Likewise, exploiters resort to physical aggression and violence to initiate women and children into the sex market industry, though in the case of virgin girls and teenage girls, the price for the first penetration increases considerably.
As in every market economy, in Mexico and in Latin America the economy is based on the law of supply and demand. That is why we can affirm that if the demand was not on the rise, the supply would not be increasing or diversifying. If the demand request younger girls, they bring even babies six months old, if the clients request blond girls they are brought from Eastern Europe, or Brazil, or Argentina, if they request dark skins, they are brought from Mexico, Guatemala, Honduras, El Salvador, etc., facts that causes trafficking with sexual purposes, mainly of women and children, and also is the cause of sexual commercial exploitation of children. But, in addition, in my country, like in many other Latin American countries, there are no public policies directed at abating the demand side of commercial sexual exploitation and trafficking. Until the demand is targeted, the supply will continue and increasing.
The majority of Latin American countries punish victims who are subject to sanitarian controls and arrested for the exercise of prostitution. A measure against the demand or customers, who are the ones that guarantee and diversify the supply, has never been implemented. For example, to submit the clients to sanitarian controls, or shame and naming practices, or criminalizing the buying of sex, because as the demand diversifies pornography is produced with children or babies less than a year old. That is why we need to guarantee mechanisms that ensure the social, economic, and cultural rights, and the sexual and reproductive rights of children and women, and punish the demand, including those that recruit, film, transport, house, etc. as well as those that buy or consume prostitution, pornography, sex tourism, and trafficking in women and girls, because consumption is a form of perpetrating violence against women, and perpetrators should be accountable before the law, as the rapist, a perpetrator, or a trafficker. Therefore we propose that trafficking in persons for sexual purposes be considered a menace against collective security, and a crime against humanity, and any law or policy that recognizes prostitution as a work, should be considered a crime against humanity, systematic and generalized, just as genocide, with the consent of the State, and, therefore, the governors, policy makers, and legislators should also be accountable.

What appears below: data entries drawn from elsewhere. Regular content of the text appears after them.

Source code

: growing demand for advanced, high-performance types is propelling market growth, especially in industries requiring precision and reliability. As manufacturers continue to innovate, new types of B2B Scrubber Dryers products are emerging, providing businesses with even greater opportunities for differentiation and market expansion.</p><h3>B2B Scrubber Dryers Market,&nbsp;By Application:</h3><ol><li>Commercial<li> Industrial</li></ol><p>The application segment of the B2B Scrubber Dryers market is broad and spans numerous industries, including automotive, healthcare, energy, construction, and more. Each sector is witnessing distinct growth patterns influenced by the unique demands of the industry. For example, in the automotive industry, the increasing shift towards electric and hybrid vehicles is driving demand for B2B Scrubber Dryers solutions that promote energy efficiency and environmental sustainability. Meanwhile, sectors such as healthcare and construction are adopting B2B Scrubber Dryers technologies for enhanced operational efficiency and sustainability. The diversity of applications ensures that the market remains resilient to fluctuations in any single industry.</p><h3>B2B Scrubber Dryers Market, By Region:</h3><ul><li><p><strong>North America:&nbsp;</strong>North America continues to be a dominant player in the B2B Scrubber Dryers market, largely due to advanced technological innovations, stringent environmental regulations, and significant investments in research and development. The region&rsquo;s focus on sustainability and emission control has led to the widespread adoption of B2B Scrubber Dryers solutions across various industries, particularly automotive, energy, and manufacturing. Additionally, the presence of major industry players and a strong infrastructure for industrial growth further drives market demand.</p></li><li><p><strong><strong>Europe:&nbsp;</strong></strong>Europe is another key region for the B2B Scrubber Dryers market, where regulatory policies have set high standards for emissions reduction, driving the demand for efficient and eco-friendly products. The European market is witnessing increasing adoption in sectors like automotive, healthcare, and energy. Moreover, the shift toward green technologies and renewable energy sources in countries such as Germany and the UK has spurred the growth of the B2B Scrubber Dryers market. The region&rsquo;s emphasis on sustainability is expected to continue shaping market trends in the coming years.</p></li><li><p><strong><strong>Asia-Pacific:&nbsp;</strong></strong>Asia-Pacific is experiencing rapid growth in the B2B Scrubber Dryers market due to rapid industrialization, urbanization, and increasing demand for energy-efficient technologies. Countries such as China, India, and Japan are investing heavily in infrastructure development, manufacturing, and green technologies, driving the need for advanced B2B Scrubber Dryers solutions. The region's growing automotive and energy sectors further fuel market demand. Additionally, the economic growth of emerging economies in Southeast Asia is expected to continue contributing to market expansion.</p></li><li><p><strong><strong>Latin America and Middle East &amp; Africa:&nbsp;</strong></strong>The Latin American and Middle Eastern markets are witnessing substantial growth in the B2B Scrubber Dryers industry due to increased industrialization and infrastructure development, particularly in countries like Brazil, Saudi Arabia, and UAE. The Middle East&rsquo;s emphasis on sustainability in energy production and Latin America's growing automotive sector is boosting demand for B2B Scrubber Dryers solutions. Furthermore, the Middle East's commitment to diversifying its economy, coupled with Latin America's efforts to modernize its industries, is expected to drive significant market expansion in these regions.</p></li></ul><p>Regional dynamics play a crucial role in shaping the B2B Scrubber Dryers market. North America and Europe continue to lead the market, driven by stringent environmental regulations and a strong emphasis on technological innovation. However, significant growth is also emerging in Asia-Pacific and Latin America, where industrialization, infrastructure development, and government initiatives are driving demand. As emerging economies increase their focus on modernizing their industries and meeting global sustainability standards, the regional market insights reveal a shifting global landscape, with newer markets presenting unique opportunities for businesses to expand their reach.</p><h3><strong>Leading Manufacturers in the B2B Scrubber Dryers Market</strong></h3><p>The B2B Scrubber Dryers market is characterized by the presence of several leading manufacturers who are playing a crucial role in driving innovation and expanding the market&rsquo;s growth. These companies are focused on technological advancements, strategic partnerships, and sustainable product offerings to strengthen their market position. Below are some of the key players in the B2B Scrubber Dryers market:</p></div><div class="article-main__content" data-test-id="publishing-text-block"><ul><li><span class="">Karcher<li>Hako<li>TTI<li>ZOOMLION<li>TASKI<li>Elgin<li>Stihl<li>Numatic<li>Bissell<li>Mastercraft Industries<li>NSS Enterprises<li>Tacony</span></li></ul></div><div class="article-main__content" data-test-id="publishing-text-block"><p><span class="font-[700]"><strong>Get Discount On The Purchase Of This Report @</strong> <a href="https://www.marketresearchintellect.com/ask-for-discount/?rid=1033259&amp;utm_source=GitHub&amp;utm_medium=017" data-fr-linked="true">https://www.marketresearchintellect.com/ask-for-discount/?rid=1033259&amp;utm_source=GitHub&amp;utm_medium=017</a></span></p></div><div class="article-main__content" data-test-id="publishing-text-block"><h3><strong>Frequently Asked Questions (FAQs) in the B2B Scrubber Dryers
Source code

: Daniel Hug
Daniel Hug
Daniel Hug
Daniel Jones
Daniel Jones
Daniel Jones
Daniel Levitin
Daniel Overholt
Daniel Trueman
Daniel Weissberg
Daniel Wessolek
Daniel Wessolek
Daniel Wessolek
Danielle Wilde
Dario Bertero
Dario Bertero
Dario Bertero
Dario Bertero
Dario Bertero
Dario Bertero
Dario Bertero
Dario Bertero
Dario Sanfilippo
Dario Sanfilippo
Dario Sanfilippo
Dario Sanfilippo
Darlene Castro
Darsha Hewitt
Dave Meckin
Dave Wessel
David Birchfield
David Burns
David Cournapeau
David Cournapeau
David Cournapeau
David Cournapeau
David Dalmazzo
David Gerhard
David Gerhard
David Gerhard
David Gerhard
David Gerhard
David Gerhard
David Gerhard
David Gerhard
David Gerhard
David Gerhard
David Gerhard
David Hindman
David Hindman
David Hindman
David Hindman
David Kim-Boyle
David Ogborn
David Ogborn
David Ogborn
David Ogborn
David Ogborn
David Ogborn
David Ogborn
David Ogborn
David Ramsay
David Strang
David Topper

We believe that the international community will not be able to build collective security, law enforcement, democracy, peace, sustainable development, reduce poverty, if violence against women is not eradicated in our planet and the global sex industry, mainly prostitution and trafficking for sexual purposes, is not universally recognized as a form of violence against women and girls, and as the modern day slavery.
Thank you
New York, N.Y. March, 2006.
CSW 2006.
Regional Director of the Coalition Against Trafficking in Women and Girls in Latin America and the Caribbean.
When this happens, the way they sildenafil in india http://amerikabulteni.com/category/haberler/global/ treat those that would exterminate them. The male infertility holds vast risk, some of this includes:- o Above 35 of age o smoking o heavy alcohol practice o practice of various illicit medicines, such as anabolic steroids o doing bicycling for long times, particularly on a tough lumber o taking overweight or underweight o a past record of Injuries Injuries may origin with order cialis Visit Website causing blemishing in the sperm DNA can take place. If you go through prickling or any] additional skin situations subsequent to utilizing Intrinsa, take away it straight away and converse to your physician Essential patches are obtainable only on recommendation. generic sildenafil The mixture of nicotine and carbon monoxide contained in smoke super viagra may temporarily increases the rate of circulation, helps to stimulate the sex drive and stamina.
[PU1](rapto y secuestro lo mismo?), en el larousse no encontre diferencia en ingles.